# EXCERPTED RECORDS
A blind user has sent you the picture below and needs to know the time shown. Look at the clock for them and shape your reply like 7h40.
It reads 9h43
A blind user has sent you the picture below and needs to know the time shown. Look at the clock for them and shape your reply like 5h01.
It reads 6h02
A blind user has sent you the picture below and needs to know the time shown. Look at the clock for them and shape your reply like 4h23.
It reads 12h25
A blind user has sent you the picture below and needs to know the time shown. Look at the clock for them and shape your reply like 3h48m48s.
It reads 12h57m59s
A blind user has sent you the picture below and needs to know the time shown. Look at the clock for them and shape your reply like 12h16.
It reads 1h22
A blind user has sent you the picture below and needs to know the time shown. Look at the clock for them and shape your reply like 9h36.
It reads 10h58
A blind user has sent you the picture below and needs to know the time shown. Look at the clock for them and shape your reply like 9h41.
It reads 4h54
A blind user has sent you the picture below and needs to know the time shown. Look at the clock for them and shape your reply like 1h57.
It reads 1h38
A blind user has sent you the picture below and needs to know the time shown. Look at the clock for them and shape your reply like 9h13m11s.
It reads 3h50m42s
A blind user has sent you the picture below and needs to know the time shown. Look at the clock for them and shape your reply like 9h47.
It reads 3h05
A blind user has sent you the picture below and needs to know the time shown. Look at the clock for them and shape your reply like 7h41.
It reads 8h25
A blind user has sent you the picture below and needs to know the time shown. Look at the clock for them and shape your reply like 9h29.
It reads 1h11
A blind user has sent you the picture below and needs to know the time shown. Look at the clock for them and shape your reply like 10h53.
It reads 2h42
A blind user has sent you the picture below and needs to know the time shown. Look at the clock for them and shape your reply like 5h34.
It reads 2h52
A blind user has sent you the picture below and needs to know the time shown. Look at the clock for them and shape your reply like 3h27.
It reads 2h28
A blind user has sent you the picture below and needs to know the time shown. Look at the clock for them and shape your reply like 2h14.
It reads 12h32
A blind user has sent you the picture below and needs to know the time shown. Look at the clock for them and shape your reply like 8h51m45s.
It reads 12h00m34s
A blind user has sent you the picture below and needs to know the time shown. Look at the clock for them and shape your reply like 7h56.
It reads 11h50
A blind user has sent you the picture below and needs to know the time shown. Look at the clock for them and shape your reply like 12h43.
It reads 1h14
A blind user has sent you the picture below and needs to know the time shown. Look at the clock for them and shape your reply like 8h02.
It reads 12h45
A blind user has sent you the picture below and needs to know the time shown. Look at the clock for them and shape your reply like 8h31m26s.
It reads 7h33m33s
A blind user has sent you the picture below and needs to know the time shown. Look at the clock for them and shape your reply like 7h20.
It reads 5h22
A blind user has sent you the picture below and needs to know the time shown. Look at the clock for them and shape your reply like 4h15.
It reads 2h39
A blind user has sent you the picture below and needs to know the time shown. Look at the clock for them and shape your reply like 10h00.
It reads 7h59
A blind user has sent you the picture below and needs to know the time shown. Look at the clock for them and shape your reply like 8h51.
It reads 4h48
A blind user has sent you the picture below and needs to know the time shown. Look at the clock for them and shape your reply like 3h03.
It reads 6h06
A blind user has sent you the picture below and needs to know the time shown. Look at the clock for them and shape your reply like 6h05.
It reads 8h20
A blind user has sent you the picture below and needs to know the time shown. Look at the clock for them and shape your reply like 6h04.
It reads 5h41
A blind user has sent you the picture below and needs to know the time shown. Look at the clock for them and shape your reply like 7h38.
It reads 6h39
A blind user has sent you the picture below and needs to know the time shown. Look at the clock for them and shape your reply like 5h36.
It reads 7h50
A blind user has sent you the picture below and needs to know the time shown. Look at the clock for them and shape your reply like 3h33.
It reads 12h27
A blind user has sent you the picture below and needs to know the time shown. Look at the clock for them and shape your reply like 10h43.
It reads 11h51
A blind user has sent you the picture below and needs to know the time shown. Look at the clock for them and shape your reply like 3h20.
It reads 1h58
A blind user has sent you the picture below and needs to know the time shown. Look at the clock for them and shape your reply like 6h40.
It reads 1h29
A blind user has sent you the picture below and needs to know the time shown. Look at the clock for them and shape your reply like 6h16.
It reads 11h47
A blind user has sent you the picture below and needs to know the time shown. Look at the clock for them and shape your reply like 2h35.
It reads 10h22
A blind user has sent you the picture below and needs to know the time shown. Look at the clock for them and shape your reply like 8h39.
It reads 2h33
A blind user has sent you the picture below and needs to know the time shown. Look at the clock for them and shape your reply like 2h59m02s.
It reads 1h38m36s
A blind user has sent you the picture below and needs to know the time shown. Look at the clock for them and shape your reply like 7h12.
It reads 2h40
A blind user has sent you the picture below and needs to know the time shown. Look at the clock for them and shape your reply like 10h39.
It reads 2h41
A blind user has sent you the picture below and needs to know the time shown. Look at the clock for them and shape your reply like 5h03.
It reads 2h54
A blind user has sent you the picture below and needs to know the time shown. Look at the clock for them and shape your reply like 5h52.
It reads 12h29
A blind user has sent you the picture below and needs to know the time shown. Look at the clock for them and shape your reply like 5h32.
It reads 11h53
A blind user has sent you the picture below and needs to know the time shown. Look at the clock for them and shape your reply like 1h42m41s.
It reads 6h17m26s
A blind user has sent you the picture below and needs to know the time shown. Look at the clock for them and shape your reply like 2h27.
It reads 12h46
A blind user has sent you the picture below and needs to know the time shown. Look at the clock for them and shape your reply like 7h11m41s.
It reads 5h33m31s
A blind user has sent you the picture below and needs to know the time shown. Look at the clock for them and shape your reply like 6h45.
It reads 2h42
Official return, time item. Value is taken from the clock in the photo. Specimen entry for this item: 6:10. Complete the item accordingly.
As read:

# TASK OBJECTIVE
Copy out every line above word for word, in the same order, leaving nothing out.

# ANSWER FOR THIS EXERCISE
A blind user has sent you the picture below and needs to know the time shown. Look at the clock for them and shape your reply like 7h40.
It reads 9h43
A blind user has sent you the picture below and needs to know the time shown. Look at the clock for them and shape your reply like 5h01.
It reads 6h02
A blind user has sent you the picture below and needs to know the time shown. Look at the clock for them and shape your reply like 4h23.
It reads 12h25
A blind user has sent you the picture below and needs to know the time shown. Look at the clock for them and shape your reply like 3h48m48s.
It reads 12h57m59s
A blind user has sent you the picture below and needs to know the time shown. Look at the clock for them and shape your reply like 12h16.
It reads 1h22
A blind user has sent you the picture below and needs to know the time shown. Look at the clock for them and shape your reply like 9h36.
It reads 10h58
A blind user has sent you the picture below and needs to know the time shown. Look at the clock for them and shape your reply like 9h41.
It reads 4h54
A blind user has sent you the picture below and needs to know the time shown. Look at the clock for them and shape your reply like 1h57.
It reads 1h38
A blind user has sent you the picture below and needs to know the time shown. Look at the clock for them and shape your reply like 9h13m11s.
It reads 3h50m42s
A blind user has sent you the picture below and needs to know the time shown. Look at the clock for them and shape your reply like 9h47.
It reads 3h05
A blind user has sent you the picture below and needs to know the time shown. Look at the clock for them and shape your reply like 7h41.
It reads 8h25
A blind user has sent you the picture below and needs to know the time shown. Look at the clock for them and shape your reply like 9h29.
It reads 1h11
A blind user has sent you the picture below and needs to know the time shown. Look at the clock for them and shape your reply like 10h53.
It reads 2h42
A blind user has sent you the picture below and needs to know the time shown. Look at the clock for them and shape your reply like 5h34.
It reads 2h52
A blind user has sent you the picture below and needs to know the time shown. Look at the clock for them and shape your reply like 3h27.
It reads 2h28
A blind user has sent you the picture below and needs to know the time shown. Look at the clock for them and shape your reply like 2h14.
It reads 12h32
A blind user has sent you the picture below and needs to know the time shown. Look at the clock for them and shape your reply like 8h51m45s.
It reads 12h00m34s
A blind user has sent you the picture below and needs to know the time shown. Look at the clock for them and shape your reply like 7h56.
It reads 11h50
A blind user has sent you the picture below and needs to know the time shown. Look at the clock for them and shape your reply like 12h43.
It reads 1h14
A blind user has sent you the picture below and needs to know the time shown. Look at the clock for them and shape your reply like 8h02.
It reads 12h45
A blind user has sent you the picture below and needs to know the time shown. Look at the clock for them and shape your reply like 8h31m26s.
It reads 7h33m33s
A blind user has sent you the picture below and needs to know the time shown. Look at the clock for them and shape your reply like 7h20.
It reads 5h22
A blind user has sent you the picture below and needs to know the time shown. Look at the clock for them and shape your reply like 4h15.
It reads 2h39
A blind user has sent you the picture below and needs to know the time shown. Look at the clock for them and shape your reply like 10h00.
It reads 7h59
A blind user has sent you the picture below and needs to know the time shown. Look at the clock for them and shape your reply like 8h51.
It reads 4h48
A blind user has sent you the picture below and needs to know the time shown. Look at the clock for them and shape your reply like 3h03.
It reads 6h06
A blind user has sent you the picture below and needs to know the time shown. Look at the clock for them and shape your reply like 6h05.
It reads 8h20
A blind user has sent you the picture below and needs to know the time shown. Look at the clock for them and shape your reply like 6h04.
It reads 5h41
A blind user has sent you the picture below and needs to know the time shown. Look at the clock for them and shape your reply like 7h38.
It reads 6h39
A blind user has sent you the picture below and needs to know the time shown. Look at the clock for them and shape your reply like 5h36.
It reads 7h50
A blind user has sent you the picture below and needs to know the time shown. Look at the clock for them and shape your reply like 3h33.
It reads 12h27
A blind user has sent you the picture below and needs to know the time shown. Look at the clock for them and shape your reply like 10h43.
It reads 11h51
A blind user has sent you the picture below and needs to know the time shown. Look at the clock for them and shape your reply like 3h20.
It reads 1h58
A blind user has sent you the picture below and needs to know the time shown. Look at the clock for them and shape your reply like 6h40.
It reads 1h29
A blind user has sent you the picture below and needs to know the time shown. Look at the clock for them and shape your reply like 6h16.
It reads 11h47
A blind user has sent you the picture below and needs to know the time shown. Look at the clock for them and shape your reply like 2h35.
It reads 10h22
A blind user has sent you the picture below and needs to know the time shown. Look at the clock for them and shape your reply like 8h39.
It reads 2h33
A blind user has sent you the picture below and needs to know the time shown. Look at the clock for them and shape your reply like 2h59m02s.
It reads 1h38m36s
A blind user has sent you the picture below and needs to know the time shown. Look at the clock for them and shape your reply like 7h12.
It reads 2h40
A blind user has sent you the picture below and needs to know the time shown. Look at the clock for them and shape your reply like 10h39.
It reads 2h41
A blind user has sent you the picture below and needs to know the time shown. Look at the clock for them and shape your reply like 5h03.
It reads 2h54
A blind user has sent you the picture below and needs to know the time shown. Look at the clock for them and shape your reply like 5h52.
It reads 12h29
A blind user has sent you the picture below and needs to know the time shown. Look at the clock for them and shape your reply like 5h32.
It reads 11h53
A blind user has sent you the picture below and needs to know the time shown. Look at the clock for them and shape your reply like 1h42m41s.
It reads 6h17m26s
A blind user has sent you the picture below and needs to know the time shown. Look at the clock for them and shape your reply like 2h27.
It reads 12h46
A blind user has sent you the picture below and needs to know the time shown. Look at the clock for them and shape your reply like 7h11m41s.
It reads 5h33m31s
A blind user has sent you the picture below and needs to know the time shown. Look at the clock for them and shape your reply like 6h45.
It reads 2h42
Official return, time item. Value is taken from the clock in the photo. Specimen entry for this item: 6:10. Complete the item accordingly.
As read:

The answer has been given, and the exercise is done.